Algo esconde la música, menos obvio de lo que parece, que cauteriza, que lo recompone todo. Tom Harrell (Illinois, 1946) sube al escenario torpemente, llega el último. No parece el desfile de un cuarteto. Trae en el estuche su fiscorno y las partes de la trompeta desordenadas en un pequeño maletín, como de boticario. Su mujer se acerca a ver qué tal y deja la sala, llena, expectante. Volverá cuando todo termine, para fotografiarlo, para ir tras él cuando toma el rumbo equivocado (o quizás no, quién sabe), alejándose por la calle que no es.

Durante largos momentos del concierto, antes y después de la música, el autor de más de 300 grabaciones se queda congelado mirando al suelo, brazos inánimes y tronco inmóvil, alejado pero no ausente. La esquizofrenia lo domina cuando abandona el pentragrama (está a tratamiento desde 1967). El jazz lo resucita. "La vida no consiste en encontrar nuestros límites, sino nuestro infinito", decía Herbie Hancock.

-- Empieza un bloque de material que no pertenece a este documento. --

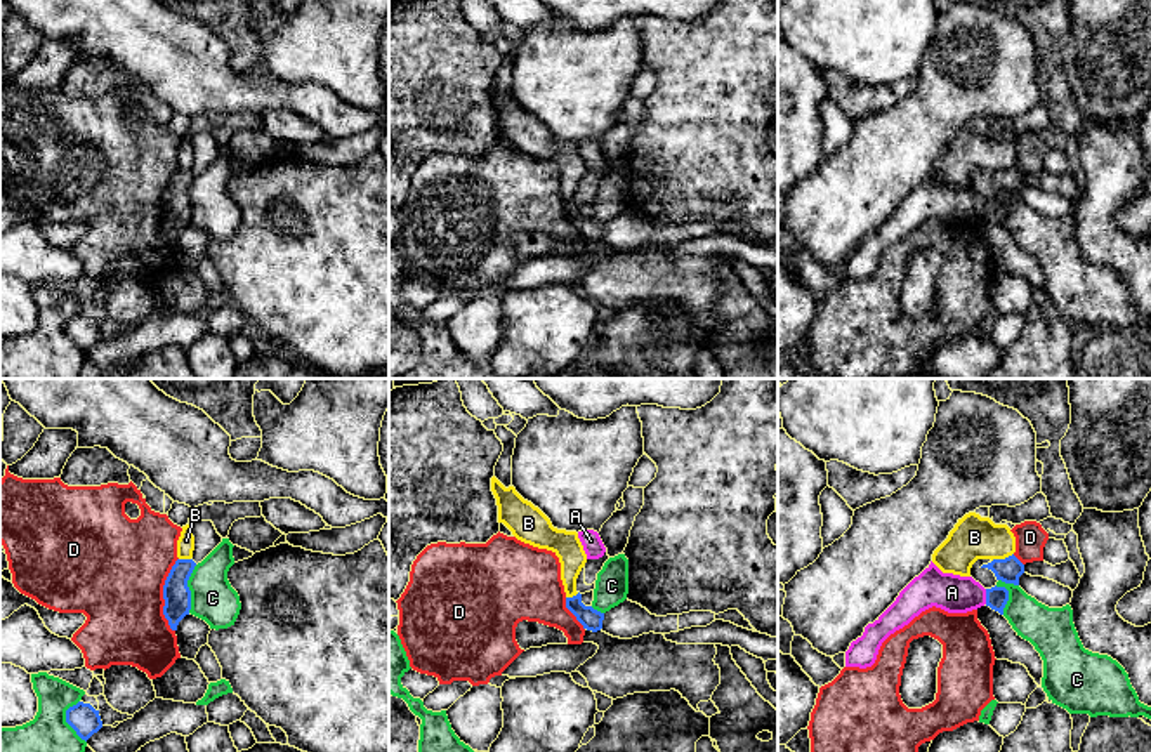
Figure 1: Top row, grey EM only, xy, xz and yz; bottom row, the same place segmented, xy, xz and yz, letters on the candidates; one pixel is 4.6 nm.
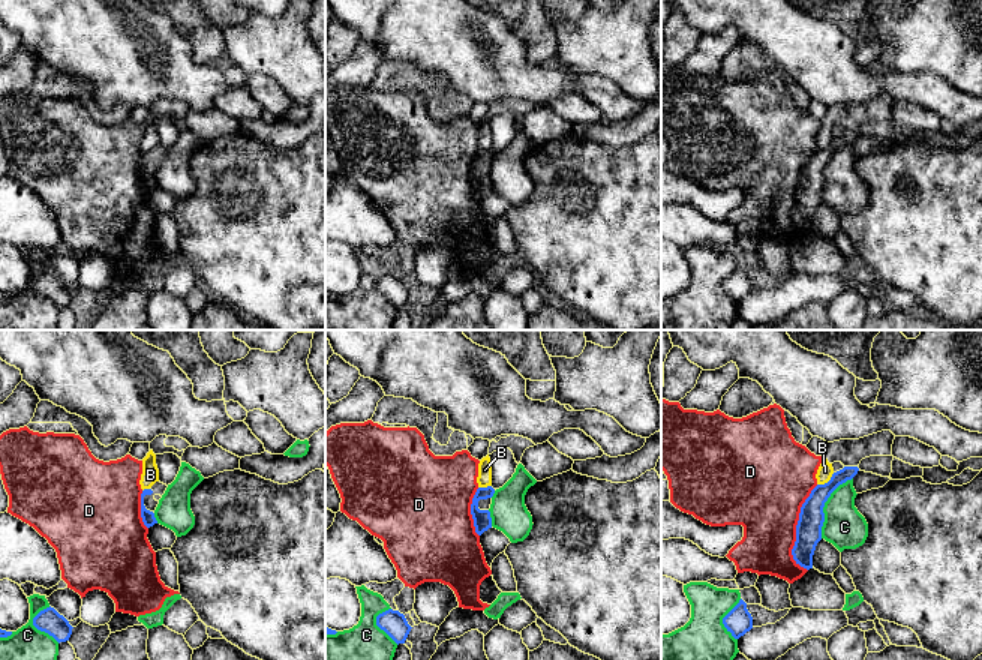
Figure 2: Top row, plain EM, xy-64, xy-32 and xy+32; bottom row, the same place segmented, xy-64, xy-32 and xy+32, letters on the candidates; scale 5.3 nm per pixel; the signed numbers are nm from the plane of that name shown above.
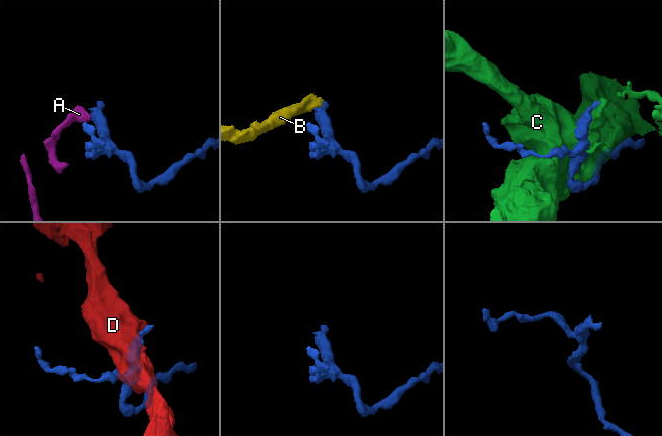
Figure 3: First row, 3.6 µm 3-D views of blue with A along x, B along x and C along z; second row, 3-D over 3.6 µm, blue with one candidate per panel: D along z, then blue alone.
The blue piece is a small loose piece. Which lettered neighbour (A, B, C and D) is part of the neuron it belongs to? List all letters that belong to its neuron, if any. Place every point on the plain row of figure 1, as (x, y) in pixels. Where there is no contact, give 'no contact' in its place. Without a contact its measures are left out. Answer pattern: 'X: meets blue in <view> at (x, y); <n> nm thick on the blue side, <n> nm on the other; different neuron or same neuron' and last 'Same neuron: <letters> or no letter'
A: meets blue in yz at (986, 207); 100 nm thick on the blue side, 180 nm on the other; same neuron
B: meets blue in yz at (1002, 171); 120 nm thick on the blue side, 200 nm on the other; different neuron
C: meets blue in yz at (1007, 207); 100 nm thick on the blue side, 200 nm on the other; different neuron
D: meets blue in xy at (164, 205); 130 nm thick on the blue side, 460 nm on the other; different neuron
Same neuron: A

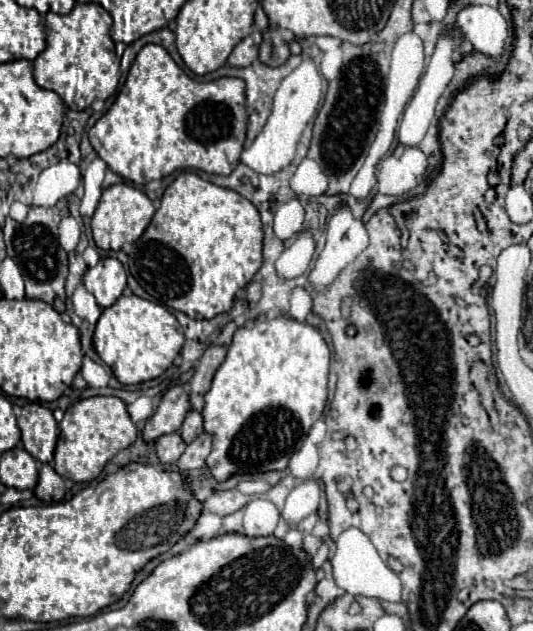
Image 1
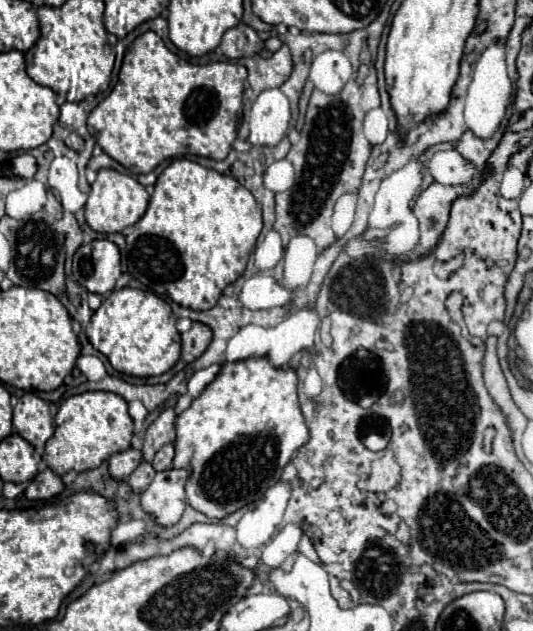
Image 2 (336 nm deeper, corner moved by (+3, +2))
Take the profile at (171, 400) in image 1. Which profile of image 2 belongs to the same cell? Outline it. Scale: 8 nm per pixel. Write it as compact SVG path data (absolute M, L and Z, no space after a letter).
M128 448L128 450L122 450L122 452L116 452L110 456L108 464L110 464L110 476L114 476L116 480L122 480L122 478L128 478L136 466L142 462L142 450L134 450L134 448Z

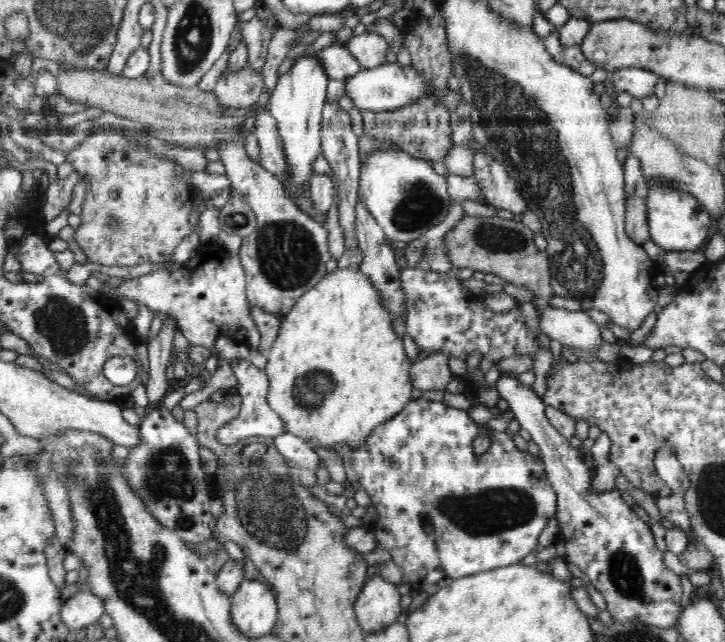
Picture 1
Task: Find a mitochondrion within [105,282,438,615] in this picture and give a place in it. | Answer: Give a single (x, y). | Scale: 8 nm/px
(267, 509)

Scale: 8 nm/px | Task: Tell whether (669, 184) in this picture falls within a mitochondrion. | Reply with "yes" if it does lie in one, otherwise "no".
no

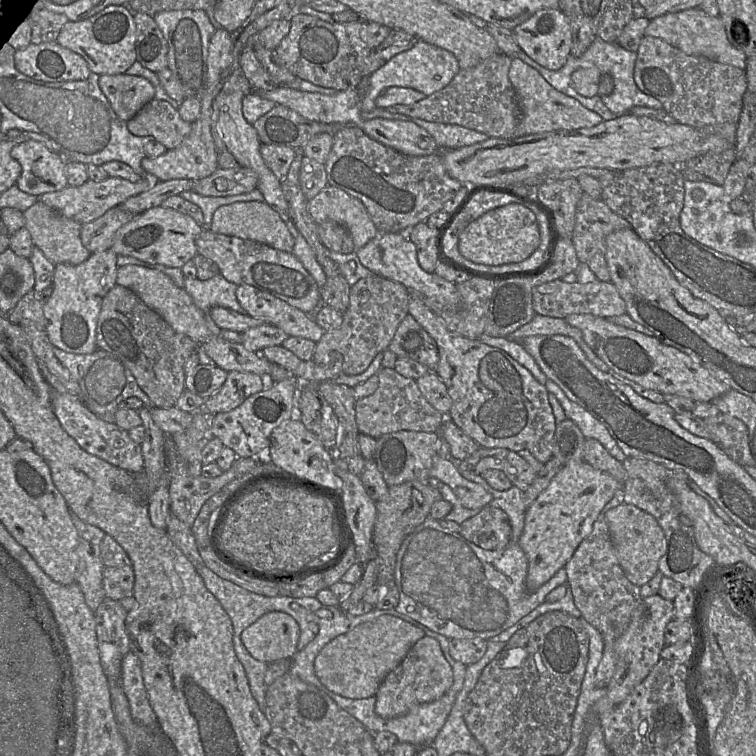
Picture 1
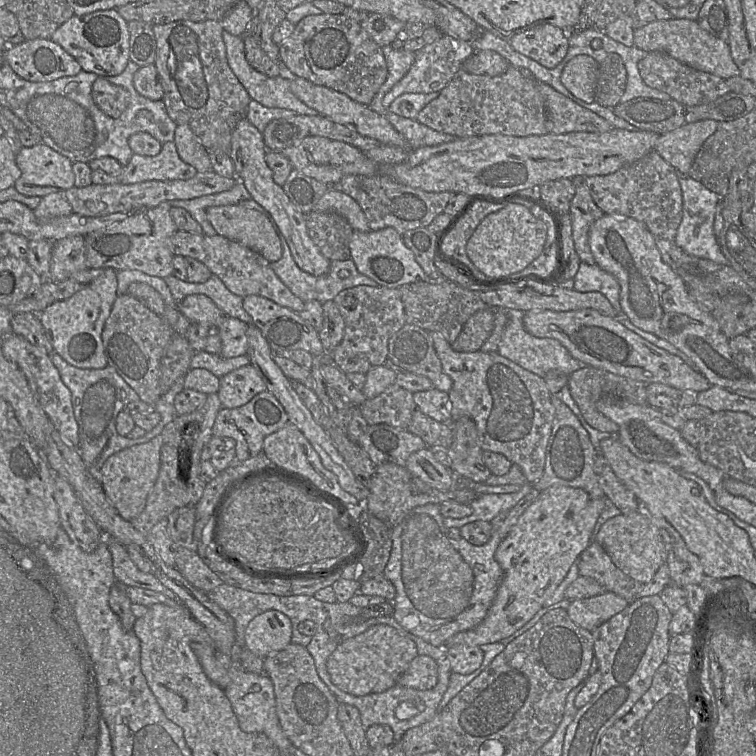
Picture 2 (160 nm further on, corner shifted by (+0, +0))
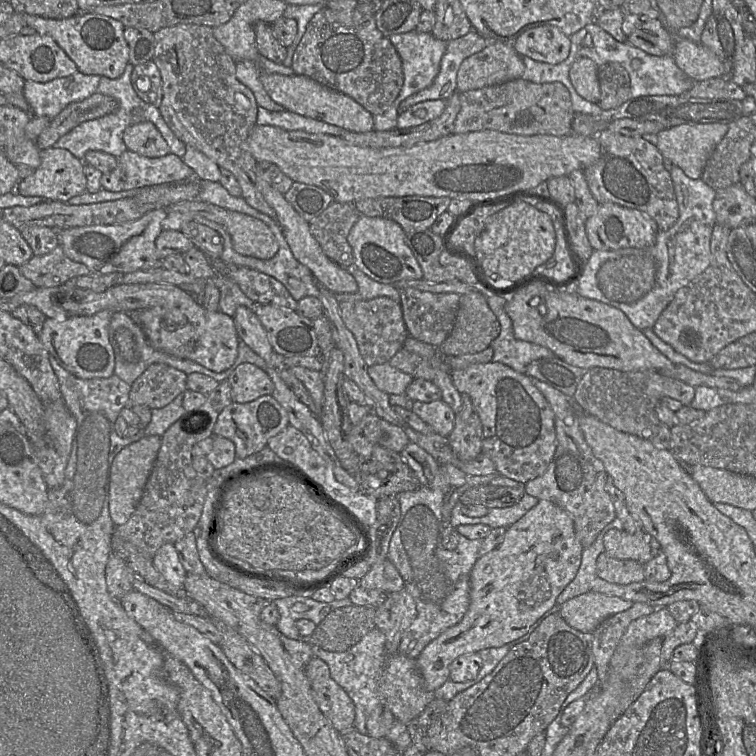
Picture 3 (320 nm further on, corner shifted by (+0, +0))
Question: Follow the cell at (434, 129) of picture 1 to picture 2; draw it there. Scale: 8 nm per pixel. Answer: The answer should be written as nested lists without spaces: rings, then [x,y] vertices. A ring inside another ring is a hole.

Parece que el mundo gire, agitado, alrededor de Tom Harrell mientras aprovecha la pausa para ensimismarse, para leer la música desde dentro. Su pose enferma no aparenta la verdad; me recuerda a una respuesta de Joaquín Sorolla en una entrevista: "Cuando pinto estoy pintando, ahora mismo, mientras hablo con usted y le miro, estoy pintando".

El cuarteto reproduce el mismo esquema durante toda la noche: comienzo al unísono (a veces marca el ritmo de entrada el trompetista, con voz esforzada), fraseos tenues de Harrell que planean sobre la canción como una filosofía y la sección rítmica estirando la canción, mientras el protagonista parece que duerme. Después un crescendo hasta el final conjunto. Son casi un grupo dentro de otro grupo Danny Grissett (piano), Ugonna Okegwo (contrabajo) y el batería Adam Cruz.

Ayer, en el XXI Festival de Primavera del Café Latino, fue la segunda vez en Ourense de un músico transformado por el jazz.